Free City - Regions and Neighborhoods
Free City is officially divided into three regions—Westhaven, The Heartlands and Easthaven. Each borough contains multiple neighborhoods and serves as a semi-autonomous unit for administration, policing, infrastructure, and municipal services. While the Free City Council oversees the metropolis as a whole, each borough has its own Borough Chamber, District Authority, and Civil Command Post, making the city a battleground of inter-borough rivalries and political maneuvering.
Westhaven
Westhaven is one of the three primary boroughs of Free City, occupying the city’s vast western expanse. With a population of approximately 1.7 million as of 2025, Westhaven is known for its sprawling industrial corridors, aging suburbs, rural outposts, and underground cultures. It stretches from the North By Northwest (NWA) in the northwest, through abandoned factories and trailer park sprawl, all the way to the freshwater boundary of Fresh Creek River, separating it from the city’s elite zones to the south.

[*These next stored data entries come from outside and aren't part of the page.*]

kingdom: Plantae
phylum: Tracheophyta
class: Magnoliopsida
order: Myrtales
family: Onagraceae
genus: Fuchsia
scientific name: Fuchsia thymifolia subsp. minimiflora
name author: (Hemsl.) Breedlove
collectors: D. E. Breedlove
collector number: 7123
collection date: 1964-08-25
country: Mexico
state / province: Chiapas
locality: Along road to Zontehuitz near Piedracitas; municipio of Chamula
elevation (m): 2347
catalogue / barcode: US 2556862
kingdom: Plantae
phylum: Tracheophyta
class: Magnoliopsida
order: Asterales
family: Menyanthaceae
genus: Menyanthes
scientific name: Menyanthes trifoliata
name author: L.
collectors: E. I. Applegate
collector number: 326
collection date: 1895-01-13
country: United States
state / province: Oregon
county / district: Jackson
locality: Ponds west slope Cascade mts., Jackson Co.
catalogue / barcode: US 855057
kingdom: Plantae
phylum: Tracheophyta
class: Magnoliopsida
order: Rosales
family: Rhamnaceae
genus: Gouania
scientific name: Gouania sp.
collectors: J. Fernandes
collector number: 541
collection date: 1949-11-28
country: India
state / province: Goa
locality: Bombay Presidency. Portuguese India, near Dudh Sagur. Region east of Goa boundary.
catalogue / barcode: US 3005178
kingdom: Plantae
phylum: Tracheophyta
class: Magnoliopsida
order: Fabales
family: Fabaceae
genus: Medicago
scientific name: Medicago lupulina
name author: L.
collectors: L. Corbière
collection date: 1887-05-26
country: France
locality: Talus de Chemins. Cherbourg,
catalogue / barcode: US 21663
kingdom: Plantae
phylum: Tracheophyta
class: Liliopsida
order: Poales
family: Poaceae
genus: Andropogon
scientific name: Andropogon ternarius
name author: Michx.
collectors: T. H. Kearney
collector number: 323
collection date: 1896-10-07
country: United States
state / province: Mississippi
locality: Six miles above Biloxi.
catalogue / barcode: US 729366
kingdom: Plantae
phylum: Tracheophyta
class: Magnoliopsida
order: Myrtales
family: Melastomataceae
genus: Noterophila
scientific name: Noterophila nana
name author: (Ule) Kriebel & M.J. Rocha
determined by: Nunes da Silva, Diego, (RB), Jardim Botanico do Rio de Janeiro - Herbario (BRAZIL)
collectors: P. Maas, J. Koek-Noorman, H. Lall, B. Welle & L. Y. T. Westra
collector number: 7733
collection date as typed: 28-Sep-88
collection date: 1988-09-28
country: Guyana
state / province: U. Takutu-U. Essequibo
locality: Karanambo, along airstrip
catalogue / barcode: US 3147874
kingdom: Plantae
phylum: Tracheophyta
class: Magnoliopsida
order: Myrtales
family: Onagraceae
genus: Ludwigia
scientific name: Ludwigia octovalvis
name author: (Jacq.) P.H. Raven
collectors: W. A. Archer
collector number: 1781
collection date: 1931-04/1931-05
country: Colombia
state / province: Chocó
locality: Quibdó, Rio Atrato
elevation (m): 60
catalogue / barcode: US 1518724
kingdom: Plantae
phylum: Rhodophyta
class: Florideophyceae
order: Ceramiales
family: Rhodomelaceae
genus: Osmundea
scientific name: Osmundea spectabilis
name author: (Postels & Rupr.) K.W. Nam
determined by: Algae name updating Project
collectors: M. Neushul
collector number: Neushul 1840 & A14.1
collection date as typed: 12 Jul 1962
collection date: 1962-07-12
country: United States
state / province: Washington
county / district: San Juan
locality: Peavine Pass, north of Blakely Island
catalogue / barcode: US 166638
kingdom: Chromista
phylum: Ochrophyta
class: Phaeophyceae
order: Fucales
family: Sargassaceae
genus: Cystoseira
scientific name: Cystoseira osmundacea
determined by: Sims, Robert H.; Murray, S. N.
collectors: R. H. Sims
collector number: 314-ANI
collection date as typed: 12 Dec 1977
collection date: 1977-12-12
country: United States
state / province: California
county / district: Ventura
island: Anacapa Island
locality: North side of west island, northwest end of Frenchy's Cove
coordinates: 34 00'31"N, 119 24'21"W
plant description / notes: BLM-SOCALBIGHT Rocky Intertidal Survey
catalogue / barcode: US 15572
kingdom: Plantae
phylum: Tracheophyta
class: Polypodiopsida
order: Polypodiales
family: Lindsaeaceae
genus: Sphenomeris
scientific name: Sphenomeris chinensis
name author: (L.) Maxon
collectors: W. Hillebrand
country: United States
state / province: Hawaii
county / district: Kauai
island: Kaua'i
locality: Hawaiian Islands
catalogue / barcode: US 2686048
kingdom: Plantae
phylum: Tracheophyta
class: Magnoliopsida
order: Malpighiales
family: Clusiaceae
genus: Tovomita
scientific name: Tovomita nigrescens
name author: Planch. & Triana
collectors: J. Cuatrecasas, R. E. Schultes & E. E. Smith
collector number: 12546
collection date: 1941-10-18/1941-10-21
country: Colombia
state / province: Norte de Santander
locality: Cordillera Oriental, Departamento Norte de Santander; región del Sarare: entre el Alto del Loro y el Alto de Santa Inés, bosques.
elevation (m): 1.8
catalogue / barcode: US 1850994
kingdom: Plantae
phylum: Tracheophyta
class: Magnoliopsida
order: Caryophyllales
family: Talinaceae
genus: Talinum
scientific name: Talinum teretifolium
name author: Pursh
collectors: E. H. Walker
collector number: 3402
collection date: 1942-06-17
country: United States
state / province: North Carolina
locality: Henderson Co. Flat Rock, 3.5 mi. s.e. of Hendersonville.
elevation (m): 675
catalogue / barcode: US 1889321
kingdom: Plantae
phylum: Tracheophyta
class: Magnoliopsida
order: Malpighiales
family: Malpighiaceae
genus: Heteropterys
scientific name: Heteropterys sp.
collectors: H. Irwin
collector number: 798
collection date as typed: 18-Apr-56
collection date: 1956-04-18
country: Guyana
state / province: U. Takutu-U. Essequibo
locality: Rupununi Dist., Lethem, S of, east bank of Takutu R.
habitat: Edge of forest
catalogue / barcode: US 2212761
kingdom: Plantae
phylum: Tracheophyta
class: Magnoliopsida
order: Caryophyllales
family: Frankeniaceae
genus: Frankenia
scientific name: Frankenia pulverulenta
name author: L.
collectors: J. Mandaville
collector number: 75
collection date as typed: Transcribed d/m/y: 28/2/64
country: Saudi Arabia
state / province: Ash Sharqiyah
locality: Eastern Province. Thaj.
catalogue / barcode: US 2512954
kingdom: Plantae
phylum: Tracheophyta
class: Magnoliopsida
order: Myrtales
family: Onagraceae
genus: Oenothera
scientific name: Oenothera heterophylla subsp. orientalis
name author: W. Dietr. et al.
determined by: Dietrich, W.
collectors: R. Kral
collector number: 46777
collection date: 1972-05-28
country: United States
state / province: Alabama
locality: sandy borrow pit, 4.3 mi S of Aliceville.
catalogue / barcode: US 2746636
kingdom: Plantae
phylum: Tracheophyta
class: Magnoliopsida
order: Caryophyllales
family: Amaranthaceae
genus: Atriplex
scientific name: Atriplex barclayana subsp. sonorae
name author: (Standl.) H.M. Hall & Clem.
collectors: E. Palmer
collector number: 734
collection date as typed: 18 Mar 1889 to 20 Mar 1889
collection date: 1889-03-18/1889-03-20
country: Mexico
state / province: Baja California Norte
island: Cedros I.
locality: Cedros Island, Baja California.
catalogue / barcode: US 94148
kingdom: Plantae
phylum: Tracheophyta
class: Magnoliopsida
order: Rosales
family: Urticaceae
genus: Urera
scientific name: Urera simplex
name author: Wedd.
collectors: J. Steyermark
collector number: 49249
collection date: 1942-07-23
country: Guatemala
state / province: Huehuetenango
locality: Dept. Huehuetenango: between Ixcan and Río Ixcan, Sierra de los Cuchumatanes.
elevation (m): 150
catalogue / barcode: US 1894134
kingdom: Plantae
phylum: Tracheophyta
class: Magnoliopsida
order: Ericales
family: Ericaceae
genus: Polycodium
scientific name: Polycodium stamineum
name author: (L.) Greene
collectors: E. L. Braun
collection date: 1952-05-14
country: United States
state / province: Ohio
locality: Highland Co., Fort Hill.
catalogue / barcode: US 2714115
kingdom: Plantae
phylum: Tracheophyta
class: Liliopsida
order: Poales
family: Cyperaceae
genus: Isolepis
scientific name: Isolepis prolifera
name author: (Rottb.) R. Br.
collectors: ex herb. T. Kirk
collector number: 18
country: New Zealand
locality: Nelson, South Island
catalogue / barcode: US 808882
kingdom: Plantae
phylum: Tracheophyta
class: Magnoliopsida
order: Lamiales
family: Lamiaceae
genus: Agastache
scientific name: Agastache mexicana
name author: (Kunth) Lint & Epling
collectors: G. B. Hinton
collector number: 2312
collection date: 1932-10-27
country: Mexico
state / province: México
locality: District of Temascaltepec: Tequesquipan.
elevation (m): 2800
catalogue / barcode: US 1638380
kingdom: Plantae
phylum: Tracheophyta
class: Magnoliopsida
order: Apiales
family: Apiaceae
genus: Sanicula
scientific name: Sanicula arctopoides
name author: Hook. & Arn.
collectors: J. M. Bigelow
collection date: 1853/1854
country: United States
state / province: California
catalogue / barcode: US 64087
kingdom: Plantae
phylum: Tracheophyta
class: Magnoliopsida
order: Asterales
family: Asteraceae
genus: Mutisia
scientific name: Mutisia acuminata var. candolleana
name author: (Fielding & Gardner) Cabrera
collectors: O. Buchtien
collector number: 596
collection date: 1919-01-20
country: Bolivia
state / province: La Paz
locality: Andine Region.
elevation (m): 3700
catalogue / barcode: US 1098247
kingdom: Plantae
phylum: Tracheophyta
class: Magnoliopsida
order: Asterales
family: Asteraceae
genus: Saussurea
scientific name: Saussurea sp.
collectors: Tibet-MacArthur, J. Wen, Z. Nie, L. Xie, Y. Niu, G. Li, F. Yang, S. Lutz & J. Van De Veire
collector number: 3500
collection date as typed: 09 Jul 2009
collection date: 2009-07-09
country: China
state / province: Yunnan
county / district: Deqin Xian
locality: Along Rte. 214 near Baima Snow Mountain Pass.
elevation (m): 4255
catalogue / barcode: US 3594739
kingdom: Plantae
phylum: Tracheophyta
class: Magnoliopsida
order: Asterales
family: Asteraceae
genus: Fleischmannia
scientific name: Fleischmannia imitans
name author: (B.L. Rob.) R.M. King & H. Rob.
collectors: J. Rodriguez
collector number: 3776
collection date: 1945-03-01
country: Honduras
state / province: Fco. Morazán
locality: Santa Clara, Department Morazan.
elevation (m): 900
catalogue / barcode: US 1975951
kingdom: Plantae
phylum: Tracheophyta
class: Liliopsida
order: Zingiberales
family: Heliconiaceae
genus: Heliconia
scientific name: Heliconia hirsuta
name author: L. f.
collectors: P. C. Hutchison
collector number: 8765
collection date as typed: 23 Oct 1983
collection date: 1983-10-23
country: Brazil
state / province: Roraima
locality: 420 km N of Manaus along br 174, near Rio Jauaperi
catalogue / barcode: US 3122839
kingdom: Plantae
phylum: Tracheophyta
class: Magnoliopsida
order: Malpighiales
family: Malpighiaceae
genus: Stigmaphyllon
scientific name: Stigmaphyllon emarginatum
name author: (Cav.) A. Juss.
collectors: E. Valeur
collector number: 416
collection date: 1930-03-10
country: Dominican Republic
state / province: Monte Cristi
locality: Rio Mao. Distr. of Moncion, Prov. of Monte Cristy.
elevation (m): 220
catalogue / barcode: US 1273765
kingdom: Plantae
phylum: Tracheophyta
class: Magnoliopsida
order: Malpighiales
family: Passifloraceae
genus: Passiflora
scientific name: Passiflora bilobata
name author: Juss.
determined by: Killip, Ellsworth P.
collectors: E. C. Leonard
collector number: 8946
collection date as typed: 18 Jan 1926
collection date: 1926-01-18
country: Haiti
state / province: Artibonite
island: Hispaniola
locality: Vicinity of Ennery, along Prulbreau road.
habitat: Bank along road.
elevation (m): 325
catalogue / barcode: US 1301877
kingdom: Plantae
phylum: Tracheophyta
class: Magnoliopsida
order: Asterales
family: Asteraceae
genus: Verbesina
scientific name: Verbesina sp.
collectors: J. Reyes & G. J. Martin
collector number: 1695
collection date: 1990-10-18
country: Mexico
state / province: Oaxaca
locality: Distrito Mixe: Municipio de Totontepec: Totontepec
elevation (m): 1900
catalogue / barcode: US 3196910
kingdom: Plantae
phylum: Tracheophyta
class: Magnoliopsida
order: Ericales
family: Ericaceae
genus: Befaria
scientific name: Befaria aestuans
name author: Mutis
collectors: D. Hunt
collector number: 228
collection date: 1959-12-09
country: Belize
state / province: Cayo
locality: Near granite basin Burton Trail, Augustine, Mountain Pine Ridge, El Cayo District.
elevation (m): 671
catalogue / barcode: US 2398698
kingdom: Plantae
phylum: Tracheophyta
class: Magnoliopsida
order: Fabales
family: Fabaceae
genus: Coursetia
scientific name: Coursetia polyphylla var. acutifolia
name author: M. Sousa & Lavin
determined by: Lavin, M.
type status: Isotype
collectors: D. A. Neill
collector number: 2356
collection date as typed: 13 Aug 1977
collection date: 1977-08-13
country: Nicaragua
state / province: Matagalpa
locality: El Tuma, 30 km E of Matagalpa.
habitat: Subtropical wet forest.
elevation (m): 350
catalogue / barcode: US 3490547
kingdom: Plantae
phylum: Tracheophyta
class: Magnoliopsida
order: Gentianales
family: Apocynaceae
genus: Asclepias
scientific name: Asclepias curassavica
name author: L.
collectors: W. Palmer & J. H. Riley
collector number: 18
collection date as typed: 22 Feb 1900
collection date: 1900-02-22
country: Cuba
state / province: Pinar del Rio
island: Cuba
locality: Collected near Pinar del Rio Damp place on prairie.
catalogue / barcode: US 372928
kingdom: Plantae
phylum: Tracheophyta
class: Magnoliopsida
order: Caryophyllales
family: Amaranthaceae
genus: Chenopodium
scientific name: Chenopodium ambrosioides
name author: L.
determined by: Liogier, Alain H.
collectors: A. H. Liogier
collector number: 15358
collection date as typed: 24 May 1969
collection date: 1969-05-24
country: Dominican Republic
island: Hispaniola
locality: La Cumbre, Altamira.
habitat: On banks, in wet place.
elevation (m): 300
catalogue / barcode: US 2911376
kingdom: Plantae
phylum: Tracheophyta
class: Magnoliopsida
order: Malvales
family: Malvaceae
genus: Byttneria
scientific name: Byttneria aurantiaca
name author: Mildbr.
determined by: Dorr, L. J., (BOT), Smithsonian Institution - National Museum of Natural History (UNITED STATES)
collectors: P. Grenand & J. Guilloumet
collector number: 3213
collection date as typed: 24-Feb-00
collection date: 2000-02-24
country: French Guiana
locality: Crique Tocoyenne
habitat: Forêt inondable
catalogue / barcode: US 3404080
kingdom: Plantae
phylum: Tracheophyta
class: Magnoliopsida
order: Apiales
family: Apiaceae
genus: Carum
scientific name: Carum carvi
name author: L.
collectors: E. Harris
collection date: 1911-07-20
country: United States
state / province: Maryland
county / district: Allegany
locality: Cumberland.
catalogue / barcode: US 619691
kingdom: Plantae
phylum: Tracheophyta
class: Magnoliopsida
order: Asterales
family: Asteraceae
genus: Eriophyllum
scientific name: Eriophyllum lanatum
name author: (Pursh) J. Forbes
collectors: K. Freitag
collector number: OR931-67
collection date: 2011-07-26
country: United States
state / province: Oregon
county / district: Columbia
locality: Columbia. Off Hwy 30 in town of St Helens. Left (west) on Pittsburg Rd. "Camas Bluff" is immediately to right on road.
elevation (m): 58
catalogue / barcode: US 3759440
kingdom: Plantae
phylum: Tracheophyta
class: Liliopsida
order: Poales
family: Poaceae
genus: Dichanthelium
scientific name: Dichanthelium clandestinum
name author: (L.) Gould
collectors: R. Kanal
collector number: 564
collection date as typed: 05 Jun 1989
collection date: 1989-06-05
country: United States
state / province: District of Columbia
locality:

Historically overlooked in city planning, Westhaven developed as a patchwork of necessity and neglect—a borough defined by its labor force, its off-grid defiance, and its refusal to be tamed. The borough includes the rusting megastructures of The Industry, immigrant-heavy ports like Delphsthaven, the suburban grit of Monclair, and the rapidly gentrifying tech corridor of Newport. Further west lie The Farmlands, a no-man’s-land of cornfields, cults, and survivalists who claim independence from city government.
Neighborhoods
The Heartlands
The Heartlands is the central borough of Free City, encompassing the city’s historic core, financial institutions, and densest cultural zones. Bounded by the West River, Maze River, Free Bay, and the Atlantic Ocean, Heartlands occupies a cluster of interconnected islands, riverbanks, and waterfront infrastructure. As of the 2025 census, the borough has a population of approximately 2.7 million, making it the smallest by land area, but the most densely populated and symbolically significant of Free City’s three boroughs.
Originally founded as Nieuw-Rotterdam, Heartlands retains much of its colonial architecture, particularly in Little Rotterdam, which features preserved Dutch canals, cobbled streets, and radical squats housed in 17th-century buildings. Today, the borough serves as the spiritual and economic nucleus of the city—home to towering banks in the Financial District, sacred cathedrals and cults in Chapels, and the raw cultural explosion of Brixton, Hell’s Dishes, and Long Park.
Often referred to as the “Heart of the Night,” the borough is a vivid contradiction: it houses Free City’s most powerful elites and most dispossessed residents, often on the same block. It is a borough of billionaires and prophets, of blackouts and night markets, where influence is traded in both currency and blood. Freedom Night, a massive yearly rave that overtakes its canals and plazas, originated here and remains a symbol of its defiant spirit.
Neighborhoods
Easthaven
Easthaven is the largest and most populous borough of Free City, located east of the Maze River and the Leak River delta. Known for its sprawling housing blocks, spiritual enclaves, digital underworlds, and developing megaprojects, Easthaven is home to over 4.3 million residents as of 2025, making it the most populous of the three boroughs.
Diverse in both geography and identity, Easthaven encompasses neighborhoods like Mahogony, an Afro-Caribbean stronghold known for botanicas, rituals, and resistance; Dreamville, a new-model suburb built on Chinese foreign investment; and The Maze, an anarchic network of non-Euclidian streets and alleyways said to defy mapping. At the borough's core are The Projects—a vast expanse of state-built high-rises, home to the city’s most feared gangs and fiercest poets. Up north you find the Saltmines; abandoned wastelands, an old industry filled with scavengers and rumored cults.
Culturally rich and socioeconomically fractured, Easthaven is often seen as the pulse of Free City's street culture, producing chart-topping rap, underground zines, fashion trends, and political uprisings. The borough also includes Oakwood and Burgundy, more subdued neighborhoods favored by retirees, students, and ex-cops.